La collectionneuse et mécène suisse Monique Barbier-Mueller, à la tête de la plus grande collection "d'arts lointains" au monde, est décédée mardi à l'âge de 89 ans à Genève, a-t-on appris mercredi auprès du Musée Barbier-Mueller.
Née le 29 novembre 1929 et fille unique de Josef Mueller, célèbre collectionneur d'art, elle avait épousé en 1954 Jean-Paul Barbier, autre collectionneur suisse.

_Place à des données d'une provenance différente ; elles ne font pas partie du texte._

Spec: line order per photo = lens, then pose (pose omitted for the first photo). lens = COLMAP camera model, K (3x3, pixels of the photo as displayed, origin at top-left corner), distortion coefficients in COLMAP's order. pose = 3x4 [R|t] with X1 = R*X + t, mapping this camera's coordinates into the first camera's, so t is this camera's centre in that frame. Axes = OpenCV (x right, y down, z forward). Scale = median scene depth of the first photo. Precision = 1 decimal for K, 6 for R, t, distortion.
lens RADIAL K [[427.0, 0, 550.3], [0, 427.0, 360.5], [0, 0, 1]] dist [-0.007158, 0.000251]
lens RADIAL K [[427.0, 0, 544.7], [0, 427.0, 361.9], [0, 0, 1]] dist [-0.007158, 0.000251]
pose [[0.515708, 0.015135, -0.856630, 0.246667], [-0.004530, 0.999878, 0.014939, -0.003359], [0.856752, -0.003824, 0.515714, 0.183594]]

"Le père de Monique avait commencé à collectionner très jeune des tableaux, de Cézanne, Matisse, puis dans les années 20, il s'était intéressé aux arts lointains", a raconté à l'AFP Laurence Mattet, directrice du musée.
Son mari avait, lui, constitué dans sa jeunesse une très belle collection d'éditions originales de poésies du 16e siècle. "Lorsqu'il a vu la collection de son beau-père, ça a été la révélation. Il a décidé de continuer à compléter le fond monumental de Josef Mueller", a dit Mme Mattet.

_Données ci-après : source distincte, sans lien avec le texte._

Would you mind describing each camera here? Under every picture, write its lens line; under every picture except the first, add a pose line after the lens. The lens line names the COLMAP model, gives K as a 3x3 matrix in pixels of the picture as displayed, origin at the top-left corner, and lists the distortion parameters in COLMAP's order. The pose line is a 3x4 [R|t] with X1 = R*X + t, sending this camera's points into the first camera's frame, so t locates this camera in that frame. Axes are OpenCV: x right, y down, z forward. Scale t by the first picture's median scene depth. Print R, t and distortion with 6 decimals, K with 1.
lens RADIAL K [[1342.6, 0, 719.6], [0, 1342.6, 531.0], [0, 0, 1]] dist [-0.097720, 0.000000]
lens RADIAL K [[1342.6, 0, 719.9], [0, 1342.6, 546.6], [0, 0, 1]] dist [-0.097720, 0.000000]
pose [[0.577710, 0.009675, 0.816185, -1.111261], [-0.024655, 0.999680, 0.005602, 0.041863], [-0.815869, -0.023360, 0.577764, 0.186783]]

Le père de Monique Barbier-Mueller est décédé trois mois avant l'ouverture en 1977 du musée qui porte les deux noms à Genève.
Les époux Barbier-Mueller étaient à la tête de la plus grande collection "d'arts lointains" du monde. "Jean-Paul Barbier n'aimait pas parler d'arts premiers et préférait l'expression +arts lointains+", se souvient la directrice du musée.
"Monique était elle davantage attirée par l'art contemporain. Elle a été l'amie des frères Giacometti et de l'artiste Jean Tinguely. Mais elle adorait l'Afrique, le Mali et la Côte d'Ivoire notamment." Elle n'était pas seulement collectionneuse, mais aussi mécène. Elle a ainsi fait des dons à plusieurs musées, en particulier au Musée du Quai Branly-Jacques Chirac. Son président, Stéphane Martin, lui a rendu hommage mercredi dans un communiqué en rappelant qu'elle et son mari avaient fait "plus de 500 dons" au musée des Arts premiers de Paris.